> [Exercise directions]: Return the lines of the data as a JSON list of strings, one string per line and no blank lines. Begin with the line containing "pose: elev=152.6 azim=210.5" and continue through the line containing "Dot at: (243, 269)", including both.

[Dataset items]

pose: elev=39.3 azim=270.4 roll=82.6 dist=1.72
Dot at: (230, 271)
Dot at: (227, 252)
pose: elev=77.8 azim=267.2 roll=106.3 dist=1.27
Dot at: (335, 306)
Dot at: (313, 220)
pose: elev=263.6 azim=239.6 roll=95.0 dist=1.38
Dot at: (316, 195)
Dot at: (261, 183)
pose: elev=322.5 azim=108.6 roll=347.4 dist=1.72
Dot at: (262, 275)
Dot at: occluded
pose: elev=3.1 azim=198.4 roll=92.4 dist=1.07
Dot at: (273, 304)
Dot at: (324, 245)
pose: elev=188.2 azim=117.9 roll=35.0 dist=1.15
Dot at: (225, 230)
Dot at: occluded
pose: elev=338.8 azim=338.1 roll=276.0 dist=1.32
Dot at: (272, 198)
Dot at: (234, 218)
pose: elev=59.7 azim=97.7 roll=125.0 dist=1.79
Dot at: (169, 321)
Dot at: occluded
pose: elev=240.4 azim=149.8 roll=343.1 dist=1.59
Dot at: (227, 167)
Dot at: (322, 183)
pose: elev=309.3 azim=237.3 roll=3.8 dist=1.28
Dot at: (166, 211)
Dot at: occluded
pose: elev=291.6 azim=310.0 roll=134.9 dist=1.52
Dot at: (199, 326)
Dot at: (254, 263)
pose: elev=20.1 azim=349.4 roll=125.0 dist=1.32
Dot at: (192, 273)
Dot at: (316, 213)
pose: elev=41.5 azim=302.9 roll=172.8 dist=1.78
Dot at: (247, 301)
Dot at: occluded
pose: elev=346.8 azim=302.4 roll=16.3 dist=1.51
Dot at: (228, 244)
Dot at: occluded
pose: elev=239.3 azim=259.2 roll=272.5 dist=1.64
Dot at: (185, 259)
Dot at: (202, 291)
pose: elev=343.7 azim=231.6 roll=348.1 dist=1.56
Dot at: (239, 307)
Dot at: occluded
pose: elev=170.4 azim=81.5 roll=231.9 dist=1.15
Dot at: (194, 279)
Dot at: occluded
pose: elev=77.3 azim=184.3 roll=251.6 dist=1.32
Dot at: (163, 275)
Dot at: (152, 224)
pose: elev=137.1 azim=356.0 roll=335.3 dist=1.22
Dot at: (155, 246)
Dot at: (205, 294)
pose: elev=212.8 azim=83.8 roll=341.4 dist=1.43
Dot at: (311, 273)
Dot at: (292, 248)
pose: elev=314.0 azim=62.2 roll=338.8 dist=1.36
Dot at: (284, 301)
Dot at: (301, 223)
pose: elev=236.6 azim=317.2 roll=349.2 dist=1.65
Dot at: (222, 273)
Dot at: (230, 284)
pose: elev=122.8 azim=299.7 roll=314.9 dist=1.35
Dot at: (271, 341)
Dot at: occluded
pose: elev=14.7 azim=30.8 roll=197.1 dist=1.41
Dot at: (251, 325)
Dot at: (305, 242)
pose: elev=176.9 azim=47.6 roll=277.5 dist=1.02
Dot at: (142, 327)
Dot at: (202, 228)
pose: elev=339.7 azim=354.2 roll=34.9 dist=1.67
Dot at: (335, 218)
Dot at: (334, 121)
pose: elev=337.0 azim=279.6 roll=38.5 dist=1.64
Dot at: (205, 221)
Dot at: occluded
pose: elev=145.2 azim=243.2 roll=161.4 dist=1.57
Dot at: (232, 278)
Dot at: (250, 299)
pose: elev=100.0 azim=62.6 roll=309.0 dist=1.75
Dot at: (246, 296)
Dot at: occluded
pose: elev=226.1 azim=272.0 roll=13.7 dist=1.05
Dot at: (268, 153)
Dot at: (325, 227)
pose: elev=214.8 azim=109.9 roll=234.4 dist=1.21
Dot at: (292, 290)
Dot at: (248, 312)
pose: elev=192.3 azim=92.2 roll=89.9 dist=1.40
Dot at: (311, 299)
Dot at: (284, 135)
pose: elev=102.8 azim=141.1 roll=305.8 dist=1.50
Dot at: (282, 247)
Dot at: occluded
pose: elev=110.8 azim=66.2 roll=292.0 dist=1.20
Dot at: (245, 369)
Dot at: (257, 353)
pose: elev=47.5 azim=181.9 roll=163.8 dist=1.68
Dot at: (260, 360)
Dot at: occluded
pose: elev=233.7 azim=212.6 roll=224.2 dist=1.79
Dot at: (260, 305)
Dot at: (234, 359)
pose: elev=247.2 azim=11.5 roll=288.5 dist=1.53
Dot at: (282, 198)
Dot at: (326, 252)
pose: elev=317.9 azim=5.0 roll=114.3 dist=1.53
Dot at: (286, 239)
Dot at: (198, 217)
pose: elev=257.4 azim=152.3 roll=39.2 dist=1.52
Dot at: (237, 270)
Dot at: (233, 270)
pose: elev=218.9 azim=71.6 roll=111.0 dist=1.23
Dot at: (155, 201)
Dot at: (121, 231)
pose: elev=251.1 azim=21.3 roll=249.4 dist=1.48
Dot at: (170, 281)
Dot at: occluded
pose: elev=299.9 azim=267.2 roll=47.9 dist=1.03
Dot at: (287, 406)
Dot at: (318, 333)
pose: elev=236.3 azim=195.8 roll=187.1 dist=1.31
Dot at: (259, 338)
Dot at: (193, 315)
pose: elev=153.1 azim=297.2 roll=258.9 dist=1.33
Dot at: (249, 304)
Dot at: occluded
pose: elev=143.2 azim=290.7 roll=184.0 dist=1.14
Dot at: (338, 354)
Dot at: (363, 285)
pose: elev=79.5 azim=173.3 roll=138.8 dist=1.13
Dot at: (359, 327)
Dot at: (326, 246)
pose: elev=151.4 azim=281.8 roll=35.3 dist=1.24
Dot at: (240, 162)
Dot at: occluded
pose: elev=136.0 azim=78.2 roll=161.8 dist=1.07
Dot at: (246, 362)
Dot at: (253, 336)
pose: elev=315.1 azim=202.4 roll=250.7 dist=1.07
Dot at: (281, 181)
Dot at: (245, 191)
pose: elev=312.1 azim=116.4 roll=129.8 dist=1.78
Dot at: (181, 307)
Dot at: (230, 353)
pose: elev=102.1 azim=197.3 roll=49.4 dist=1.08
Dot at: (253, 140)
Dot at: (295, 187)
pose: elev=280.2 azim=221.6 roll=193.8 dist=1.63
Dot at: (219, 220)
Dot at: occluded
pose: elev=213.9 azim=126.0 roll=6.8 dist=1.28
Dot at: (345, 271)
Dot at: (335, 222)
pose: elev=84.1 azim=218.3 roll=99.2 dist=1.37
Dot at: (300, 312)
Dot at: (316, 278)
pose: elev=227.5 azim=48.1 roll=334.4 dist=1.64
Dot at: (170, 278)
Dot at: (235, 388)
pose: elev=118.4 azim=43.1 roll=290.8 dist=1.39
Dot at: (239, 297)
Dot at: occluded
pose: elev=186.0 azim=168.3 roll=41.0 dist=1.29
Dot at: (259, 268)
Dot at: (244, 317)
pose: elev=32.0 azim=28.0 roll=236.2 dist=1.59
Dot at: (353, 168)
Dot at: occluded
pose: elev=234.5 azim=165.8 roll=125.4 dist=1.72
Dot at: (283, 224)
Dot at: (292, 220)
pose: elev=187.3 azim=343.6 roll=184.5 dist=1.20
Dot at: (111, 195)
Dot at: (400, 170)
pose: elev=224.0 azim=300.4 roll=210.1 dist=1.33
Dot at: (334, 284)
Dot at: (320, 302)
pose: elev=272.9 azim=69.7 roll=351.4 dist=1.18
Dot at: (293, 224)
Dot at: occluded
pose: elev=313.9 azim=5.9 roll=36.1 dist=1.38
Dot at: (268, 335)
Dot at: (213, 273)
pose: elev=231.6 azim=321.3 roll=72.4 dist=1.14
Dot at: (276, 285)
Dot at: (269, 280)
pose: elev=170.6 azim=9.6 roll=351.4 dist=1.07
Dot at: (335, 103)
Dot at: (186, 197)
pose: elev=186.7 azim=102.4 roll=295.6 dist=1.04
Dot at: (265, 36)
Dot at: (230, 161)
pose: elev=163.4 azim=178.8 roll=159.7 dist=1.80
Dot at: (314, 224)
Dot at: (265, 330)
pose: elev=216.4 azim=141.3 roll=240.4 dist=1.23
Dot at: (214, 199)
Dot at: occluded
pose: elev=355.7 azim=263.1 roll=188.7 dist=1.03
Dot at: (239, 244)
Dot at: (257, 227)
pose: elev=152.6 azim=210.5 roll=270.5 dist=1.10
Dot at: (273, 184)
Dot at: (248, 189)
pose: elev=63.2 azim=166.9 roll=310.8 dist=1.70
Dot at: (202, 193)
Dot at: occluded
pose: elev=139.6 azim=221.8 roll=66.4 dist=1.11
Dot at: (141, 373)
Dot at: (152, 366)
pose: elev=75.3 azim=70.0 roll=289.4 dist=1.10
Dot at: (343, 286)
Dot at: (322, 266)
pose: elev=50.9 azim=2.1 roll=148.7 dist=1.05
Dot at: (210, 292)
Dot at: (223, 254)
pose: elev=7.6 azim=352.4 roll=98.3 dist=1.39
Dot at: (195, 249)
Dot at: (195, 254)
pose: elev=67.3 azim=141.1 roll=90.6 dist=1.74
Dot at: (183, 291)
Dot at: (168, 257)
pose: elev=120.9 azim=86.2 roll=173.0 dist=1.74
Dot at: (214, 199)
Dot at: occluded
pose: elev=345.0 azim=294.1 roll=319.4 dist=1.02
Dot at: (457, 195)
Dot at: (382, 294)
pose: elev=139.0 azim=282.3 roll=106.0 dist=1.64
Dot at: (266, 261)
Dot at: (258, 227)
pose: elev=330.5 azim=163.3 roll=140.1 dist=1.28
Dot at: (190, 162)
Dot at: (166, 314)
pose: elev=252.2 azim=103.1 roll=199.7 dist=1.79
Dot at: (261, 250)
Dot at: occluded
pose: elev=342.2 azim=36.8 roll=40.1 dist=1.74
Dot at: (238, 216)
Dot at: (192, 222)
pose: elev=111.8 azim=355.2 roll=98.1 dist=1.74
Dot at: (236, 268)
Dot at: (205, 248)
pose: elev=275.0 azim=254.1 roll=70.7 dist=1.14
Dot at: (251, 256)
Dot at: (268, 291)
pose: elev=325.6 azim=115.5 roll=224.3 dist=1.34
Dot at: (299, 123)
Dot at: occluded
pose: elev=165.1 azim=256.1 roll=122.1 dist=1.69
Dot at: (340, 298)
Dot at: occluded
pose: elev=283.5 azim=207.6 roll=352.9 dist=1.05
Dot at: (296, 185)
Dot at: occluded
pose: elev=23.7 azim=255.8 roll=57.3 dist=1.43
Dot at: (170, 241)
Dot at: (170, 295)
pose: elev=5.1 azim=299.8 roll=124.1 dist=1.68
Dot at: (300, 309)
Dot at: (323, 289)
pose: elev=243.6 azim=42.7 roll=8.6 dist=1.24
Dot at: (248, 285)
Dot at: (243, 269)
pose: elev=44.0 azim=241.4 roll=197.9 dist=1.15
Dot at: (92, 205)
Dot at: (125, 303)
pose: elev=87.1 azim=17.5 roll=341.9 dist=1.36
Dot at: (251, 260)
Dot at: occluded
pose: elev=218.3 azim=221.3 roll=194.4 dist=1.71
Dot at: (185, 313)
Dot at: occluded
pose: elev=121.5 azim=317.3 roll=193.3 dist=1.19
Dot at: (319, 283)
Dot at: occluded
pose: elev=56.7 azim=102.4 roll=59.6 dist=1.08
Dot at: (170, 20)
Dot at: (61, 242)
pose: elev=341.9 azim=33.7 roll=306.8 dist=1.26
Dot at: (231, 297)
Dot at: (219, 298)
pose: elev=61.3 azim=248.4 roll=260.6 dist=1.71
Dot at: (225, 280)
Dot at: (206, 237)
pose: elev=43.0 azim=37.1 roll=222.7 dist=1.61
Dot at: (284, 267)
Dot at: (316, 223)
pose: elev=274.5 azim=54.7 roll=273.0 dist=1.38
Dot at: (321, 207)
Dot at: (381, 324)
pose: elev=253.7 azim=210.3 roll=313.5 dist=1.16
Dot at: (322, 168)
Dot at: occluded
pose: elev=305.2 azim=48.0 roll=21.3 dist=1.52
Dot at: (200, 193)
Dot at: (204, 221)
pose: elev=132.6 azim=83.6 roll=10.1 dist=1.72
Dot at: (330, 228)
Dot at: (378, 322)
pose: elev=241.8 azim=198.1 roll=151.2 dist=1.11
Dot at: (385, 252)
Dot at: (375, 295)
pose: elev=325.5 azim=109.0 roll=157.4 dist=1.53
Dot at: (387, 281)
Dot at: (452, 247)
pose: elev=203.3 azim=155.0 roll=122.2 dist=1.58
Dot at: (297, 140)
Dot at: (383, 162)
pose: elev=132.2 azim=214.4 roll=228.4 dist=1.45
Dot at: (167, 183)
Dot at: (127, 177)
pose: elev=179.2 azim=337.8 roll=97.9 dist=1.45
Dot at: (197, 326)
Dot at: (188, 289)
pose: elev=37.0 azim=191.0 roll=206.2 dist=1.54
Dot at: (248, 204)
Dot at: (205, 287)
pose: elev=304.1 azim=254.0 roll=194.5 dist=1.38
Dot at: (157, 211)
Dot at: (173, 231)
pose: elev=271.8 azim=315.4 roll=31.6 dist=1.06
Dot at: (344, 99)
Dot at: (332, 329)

> [Answer to the exercise]:
[
  "pose: elev=152.6 azim=210.5 roll=270.5 dist=1.10",
  "Dot at: (273, 184)",
  "Dot at: (248, 189)",
  "pose: elev=63.2 azim=166.9 roll=310.8 dist=1.70",
  "Dot at: (202, 193)",
  "Dot at: occluded",
  "pose: elev=139.6 azim=221.8 roll=66.4 dist=1.11",
  "Dot at: (141, 373)",
  "Dot at: (152, 366)",
  "pose: elev=75.3 azim=70.0 roll=289.4 dist=1.10",
  "Dot at: (343, 286)",
  "Dot at: (322, 266)",
  "pose: elev=50.9 azim=2.1 roll=148.7 dist=1.05",
  "Dot at: (210, 292)",
  "Dot at: (223, 254)",
  "pose: elev=7.6 azim=352.4 roll=98.3 dist=1.39",
  "Dot at: (195, 249)",
  "Dot at: (195, 254)",
  "pose: elev=67.3 azim=141.1 roll=90.6 dist=1.74",
  "Dot at: (183, 291)",
  "Dot at: (168, 257)",
  "pose: elev=120.9 azim=86.2 roll=173.0 dist=1.74",
  "Dot at: (214, 199)",
  "Dot at: occluded",
  "pose: elev=345.0 azim=294.1 roll=319.4 dist=1.02",
  "Dot at: (457, 195)",
  "Dot at: (382, 294)",
  "pose: elev=139.0 azim=282.3 roll=106.0 dist=1.64",
  "Dot at: (266, 261)",
  "Dot at: (258, 227)",
  "pose: elev=330.5 azim=163.3 roll=140.1 dist=1.28",
  "Dot at: (190, 162)",
  "Dot at: (166, 314)",
  "pose: elev=252.2 azim=103.1 roll=199.7 dist=1.79",
  "Dot at: (261, 250)",
  "Dot at: occluded",
  "pose: elev=342.2 azim=36.8 roll=40.1 dist=1.74",
  "Dot at: (238, 216)",
  "Dot at: (192, 222)",
  "pose: elev=111.8 azim=355.2 roll=98.1 dist=1.74",
  "Dot at: (236, 268)",
  "Dot at: (205, 248)",
  "pose: elev=275.0 azim=254.1 roll=70.7 dist=1.14",
  "Dot at: (251, 256)",
  "Dot at: (268, 291)",
  "pose: elev=325.6 azim=115.5 roll=224.3 dist=1.34",
  "Dot at: (299, 123)",
  "Dot at: occluded",
  "pose: elev=165.1 azim=256.1 roll=122.1 dist=1.69",
  "Dot at: (340, 298)",
  "Dot at: occluded",
  "pose: elev=283.5 azim=207.6 roll=352.9 dist=1.05",
  "Dot at: (296, 185)",
  "Dot at: occluded",
  "pose: elev=23.7 azim=255.8 roll=57.3 dist=1.43",
  "Dot at: (170, 241)",
  "Dot at: (170, 295)",
  "pose: elev=5.1 azim=299.8 roll=124.1 dist=1.68",
  "Dot at: (300, 309)",
  "Dot at: (323, 289)",
  "pose: elev=243.6 azim=42.7 roll=8.6 dist=1.24",
  "Dot at: (248, 285)",
  "Dot at: (243, 269)"
]